* What you are asked to do *
Return, line for line and unchanged, everything from the first line of the material down to the line containing "2: Ich und mein Bruder!", including both.

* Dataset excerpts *
************

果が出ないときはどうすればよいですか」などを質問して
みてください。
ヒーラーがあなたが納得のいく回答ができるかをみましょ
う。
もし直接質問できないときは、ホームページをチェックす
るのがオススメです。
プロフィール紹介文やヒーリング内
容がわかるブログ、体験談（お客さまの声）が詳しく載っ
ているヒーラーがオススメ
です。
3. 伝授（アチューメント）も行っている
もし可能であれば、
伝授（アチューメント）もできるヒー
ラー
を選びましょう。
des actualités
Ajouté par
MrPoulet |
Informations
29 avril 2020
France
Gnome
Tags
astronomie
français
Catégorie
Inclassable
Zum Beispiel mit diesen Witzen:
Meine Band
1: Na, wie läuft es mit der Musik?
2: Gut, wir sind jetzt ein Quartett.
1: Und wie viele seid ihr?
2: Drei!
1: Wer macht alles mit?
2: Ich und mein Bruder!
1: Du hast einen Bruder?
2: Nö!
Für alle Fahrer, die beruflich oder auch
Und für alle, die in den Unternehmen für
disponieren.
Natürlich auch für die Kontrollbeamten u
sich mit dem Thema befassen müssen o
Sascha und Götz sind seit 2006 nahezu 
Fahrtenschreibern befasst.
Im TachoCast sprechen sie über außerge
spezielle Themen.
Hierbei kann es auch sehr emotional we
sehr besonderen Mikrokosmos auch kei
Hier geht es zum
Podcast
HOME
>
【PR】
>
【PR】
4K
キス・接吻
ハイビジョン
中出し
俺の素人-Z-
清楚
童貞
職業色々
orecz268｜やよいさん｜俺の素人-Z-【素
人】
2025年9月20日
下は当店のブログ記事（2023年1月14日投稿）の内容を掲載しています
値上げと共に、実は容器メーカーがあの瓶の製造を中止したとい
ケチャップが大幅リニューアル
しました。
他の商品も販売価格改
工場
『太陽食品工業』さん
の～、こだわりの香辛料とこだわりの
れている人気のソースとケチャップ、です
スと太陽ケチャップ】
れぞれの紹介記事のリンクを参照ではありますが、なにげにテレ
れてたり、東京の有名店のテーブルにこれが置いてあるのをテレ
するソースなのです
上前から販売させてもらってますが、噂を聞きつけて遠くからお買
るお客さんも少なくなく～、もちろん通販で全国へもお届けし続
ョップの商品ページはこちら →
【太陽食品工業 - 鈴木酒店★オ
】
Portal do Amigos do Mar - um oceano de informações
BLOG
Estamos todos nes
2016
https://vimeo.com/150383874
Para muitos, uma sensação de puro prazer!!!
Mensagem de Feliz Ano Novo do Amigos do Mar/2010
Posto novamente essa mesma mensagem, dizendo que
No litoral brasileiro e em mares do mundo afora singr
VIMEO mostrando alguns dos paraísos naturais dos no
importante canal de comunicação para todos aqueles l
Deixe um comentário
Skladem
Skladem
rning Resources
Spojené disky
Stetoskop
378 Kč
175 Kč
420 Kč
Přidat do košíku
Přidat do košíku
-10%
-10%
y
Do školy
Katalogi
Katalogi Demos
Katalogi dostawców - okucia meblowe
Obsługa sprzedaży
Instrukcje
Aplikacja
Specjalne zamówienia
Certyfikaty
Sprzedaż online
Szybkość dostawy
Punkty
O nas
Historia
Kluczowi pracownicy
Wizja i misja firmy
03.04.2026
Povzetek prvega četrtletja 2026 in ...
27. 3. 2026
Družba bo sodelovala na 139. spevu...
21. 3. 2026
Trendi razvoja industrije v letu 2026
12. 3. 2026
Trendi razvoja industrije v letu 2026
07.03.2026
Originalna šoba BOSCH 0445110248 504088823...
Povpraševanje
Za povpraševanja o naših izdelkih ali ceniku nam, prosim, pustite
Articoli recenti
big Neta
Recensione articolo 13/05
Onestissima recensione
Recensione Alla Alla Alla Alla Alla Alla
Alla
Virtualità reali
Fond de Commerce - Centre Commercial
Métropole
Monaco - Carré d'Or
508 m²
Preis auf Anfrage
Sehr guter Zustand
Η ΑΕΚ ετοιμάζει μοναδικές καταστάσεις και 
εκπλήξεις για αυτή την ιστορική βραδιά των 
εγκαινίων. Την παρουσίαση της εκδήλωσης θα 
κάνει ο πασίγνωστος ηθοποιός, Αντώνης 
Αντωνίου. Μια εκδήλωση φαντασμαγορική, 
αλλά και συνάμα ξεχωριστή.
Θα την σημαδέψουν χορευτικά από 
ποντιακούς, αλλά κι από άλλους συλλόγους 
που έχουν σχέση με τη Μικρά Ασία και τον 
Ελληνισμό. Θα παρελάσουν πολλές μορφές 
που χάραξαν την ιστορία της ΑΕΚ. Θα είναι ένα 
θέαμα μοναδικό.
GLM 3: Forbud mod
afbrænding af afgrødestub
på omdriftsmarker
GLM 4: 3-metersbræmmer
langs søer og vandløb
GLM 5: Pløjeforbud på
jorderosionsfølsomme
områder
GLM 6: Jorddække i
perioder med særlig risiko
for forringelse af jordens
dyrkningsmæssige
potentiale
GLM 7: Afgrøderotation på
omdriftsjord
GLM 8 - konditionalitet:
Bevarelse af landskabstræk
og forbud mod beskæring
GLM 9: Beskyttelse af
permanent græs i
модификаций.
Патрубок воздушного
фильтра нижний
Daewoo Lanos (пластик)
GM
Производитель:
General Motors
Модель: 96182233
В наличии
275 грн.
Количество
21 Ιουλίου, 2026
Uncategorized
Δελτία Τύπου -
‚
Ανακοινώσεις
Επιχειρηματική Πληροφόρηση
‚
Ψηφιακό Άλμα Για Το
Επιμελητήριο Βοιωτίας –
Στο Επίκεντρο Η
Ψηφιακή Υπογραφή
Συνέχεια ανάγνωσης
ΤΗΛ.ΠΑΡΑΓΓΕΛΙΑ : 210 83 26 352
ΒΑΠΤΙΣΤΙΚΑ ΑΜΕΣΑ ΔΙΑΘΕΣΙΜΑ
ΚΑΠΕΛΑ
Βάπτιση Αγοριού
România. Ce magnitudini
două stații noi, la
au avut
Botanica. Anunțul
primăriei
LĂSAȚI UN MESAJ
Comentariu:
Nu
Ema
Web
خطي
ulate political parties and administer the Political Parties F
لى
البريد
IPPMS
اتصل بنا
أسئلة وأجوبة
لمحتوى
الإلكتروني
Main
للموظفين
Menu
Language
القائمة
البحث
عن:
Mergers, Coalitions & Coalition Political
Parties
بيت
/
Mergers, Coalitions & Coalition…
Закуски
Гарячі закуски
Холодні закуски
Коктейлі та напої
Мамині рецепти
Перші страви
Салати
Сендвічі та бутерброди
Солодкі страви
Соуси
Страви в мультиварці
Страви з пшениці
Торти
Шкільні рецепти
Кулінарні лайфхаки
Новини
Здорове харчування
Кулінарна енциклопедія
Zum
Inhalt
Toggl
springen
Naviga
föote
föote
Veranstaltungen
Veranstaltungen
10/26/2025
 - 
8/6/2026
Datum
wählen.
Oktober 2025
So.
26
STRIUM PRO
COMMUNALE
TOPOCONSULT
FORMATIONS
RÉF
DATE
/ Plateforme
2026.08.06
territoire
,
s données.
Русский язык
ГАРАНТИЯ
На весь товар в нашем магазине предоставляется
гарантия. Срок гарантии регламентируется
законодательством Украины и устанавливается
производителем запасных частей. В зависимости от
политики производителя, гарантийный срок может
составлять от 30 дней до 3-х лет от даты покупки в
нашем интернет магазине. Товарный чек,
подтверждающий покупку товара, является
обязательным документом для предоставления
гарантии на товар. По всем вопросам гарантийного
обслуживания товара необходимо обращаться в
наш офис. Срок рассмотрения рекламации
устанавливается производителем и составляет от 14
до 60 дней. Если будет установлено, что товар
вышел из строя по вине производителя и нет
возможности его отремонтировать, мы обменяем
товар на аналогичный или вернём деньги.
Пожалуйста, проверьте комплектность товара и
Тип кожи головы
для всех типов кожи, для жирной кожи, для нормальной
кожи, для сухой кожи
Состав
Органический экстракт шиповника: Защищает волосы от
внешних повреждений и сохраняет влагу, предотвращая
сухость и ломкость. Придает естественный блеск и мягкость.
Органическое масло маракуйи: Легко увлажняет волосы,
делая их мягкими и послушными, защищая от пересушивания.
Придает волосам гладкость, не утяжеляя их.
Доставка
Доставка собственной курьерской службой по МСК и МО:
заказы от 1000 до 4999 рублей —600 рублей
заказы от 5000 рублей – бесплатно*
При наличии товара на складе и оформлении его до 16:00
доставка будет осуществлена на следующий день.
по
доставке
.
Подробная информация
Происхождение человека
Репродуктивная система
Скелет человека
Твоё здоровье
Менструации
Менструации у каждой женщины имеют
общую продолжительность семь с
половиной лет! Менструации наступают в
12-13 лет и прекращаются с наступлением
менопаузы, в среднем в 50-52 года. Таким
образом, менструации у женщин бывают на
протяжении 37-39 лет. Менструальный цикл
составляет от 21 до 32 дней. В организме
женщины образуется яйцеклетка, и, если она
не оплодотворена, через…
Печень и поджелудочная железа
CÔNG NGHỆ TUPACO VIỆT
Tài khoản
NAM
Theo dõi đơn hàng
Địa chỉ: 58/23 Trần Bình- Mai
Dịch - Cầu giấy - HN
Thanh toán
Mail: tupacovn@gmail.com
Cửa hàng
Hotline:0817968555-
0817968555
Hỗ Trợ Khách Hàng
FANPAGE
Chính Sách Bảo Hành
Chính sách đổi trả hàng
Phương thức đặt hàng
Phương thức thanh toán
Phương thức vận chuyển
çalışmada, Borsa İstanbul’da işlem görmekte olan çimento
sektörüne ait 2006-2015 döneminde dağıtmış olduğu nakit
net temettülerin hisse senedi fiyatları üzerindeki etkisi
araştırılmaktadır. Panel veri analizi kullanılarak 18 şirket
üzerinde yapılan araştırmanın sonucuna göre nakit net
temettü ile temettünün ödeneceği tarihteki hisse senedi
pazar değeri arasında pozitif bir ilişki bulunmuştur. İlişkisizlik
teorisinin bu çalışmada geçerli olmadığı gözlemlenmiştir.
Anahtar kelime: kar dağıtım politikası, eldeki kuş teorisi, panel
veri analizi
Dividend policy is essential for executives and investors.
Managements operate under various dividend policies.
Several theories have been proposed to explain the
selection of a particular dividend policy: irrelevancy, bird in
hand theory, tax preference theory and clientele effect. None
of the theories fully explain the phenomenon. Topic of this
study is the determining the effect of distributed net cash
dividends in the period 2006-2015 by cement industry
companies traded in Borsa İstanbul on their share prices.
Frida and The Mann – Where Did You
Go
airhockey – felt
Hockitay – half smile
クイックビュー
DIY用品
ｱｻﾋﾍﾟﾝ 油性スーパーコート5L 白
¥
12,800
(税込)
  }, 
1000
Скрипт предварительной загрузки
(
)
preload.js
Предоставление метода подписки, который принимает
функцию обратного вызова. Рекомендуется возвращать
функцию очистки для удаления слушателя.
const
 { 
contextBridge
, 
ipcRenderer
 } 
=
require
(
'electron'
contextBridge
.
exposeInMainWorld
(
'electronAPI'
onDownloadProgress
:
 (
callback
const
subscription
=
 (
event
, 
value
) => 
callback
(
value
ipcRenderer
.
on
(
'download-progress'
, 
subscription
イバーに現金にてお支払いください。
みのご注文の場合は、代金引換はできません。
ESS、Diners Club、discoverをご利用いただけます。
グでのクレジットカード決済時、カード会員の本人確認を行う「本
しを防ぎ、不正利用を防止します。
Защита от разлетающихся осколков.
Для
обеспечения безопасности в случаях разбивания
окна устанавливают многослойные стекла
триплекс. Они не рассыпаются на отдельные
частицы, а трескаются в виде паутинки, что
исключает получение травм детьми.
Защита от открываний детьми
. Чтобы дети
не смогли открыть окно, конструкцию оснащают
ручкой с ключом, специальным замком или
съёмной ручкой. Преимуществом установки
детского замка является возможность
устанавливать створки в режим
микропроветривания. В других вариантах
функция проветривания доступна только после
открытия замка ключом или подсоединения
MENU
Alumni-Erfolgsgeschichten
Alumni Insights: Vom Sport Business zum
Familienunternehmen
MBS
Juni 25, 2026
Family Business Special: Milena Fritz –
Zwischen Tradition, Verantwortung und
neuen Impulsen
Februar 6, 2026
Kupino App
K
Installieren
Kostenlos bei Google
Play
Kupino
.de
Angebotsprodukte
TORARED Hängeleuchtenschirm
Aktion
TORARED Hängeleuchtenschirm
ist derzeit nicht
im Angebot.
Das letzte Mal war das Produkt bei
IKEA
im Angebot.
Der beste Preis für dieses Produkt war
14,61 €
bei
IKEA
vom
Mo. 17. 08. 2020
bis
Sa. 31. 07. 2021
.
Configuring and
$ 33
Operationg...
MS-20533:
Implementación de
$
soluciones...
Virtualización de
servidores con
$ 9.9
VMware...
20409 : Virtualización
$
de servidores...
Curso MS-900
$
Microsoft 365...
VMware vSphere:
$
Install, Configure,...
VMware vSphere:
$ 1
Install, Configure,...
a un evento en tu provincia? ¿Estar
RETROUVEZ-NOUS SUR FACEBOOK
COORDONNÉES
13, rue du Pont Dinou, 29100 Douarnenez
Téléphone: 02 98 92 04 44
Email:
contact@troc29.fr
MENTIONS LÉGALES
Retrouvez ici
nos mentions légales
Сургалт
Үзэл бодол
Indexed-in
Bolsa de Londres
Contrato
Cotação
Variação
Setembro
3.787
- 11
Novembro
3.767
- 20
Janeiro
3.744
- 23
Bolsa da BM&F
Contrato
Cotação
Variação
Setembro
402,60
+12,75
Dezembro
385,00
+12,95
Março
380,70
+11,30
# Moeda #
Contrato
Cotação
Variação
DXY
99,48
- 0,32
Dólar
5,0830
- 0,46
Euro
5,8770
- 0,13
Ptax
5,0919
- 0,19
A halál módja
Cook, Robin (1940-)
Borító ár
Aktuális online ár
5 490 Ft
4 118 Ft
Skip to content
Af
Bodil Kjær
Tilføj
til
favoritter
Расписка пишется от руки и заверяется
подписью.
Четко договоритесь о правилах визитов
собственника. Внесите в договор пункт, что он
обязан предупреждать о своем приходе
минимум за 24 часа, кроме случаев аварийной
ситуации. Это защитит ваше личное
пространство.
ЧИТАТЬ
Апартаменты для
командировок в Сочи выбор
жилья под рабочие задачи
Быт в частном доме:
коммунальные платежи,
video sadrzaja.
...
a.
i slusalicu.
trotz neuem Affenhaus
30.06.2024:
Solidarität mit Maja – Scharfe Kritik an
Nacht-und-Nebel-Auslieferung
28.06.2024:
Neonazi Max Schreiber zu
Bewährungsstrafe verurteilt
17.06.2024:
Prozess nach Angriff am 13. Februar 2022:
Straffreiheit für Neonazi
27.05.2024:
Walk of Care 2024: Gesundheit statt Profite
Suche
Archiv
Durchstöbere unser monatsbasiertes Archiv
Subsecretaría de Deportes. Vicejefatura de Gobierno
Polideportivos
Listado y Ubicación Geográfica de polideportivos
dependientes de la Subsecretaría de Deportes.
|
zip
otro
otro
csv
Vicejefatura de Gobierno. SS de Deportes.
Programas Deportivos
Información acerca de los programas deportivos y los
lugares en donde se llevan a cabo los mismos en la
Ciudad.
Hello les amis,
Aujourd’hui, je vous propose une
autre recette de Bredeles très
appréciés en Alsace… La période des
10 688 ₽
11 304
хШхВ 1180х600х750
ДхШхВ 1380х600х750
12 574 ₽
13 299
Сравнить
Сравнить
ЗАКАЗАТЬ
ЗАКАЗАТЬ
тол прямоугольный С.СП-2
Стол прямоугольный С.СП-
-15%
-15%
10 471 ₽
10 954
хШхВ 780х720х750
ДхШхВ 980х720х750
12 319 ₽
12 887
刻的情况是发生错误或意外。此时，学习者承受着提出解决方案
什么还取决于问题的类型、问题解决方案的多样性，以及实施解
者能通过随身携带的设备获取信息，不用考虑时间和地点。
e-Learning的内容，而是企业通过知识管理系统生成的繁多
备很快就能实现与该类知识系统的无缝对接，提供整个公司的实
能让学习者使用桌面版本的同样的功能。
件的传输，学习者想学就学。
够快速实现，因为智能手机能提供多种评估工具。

************

* Solution for this exercise *
果が出ないときはどうすればよいですか」などを質問して
みてください。
ヒーラーがあなたが納得のいく回答ができるかをみましょ
う。
もし直接質問できないときは、ホームページをチェックす
るのがオススメです。
プロフィール紹介文やヒーリング内
容がわかるブログ、体験談（お客さまの声）が詳しく載っ
ているヒーラーがオススメ
です。
3. 伝授（アチューメント）も行っている
もし可能であれば、
伝授（アチューメント）もできるヒー
ラー
を選びましょう。
des actualités
Ajouté par
MrPoulet |
Informations
29 avril 2020
France
Gnome
Tags
astronomie
français
Catégorie
Inclassable
Zum Beispiel mit diesen Witzen:
Meine Band
1: Na, wie läuft es mit der Musik?
2: Gut, wir sind jetzt ein Quartett.
1: Und wie viele seid ihr?
2: Drei!
1: Wer macht alles mit?
2: Ich und mein Bruder!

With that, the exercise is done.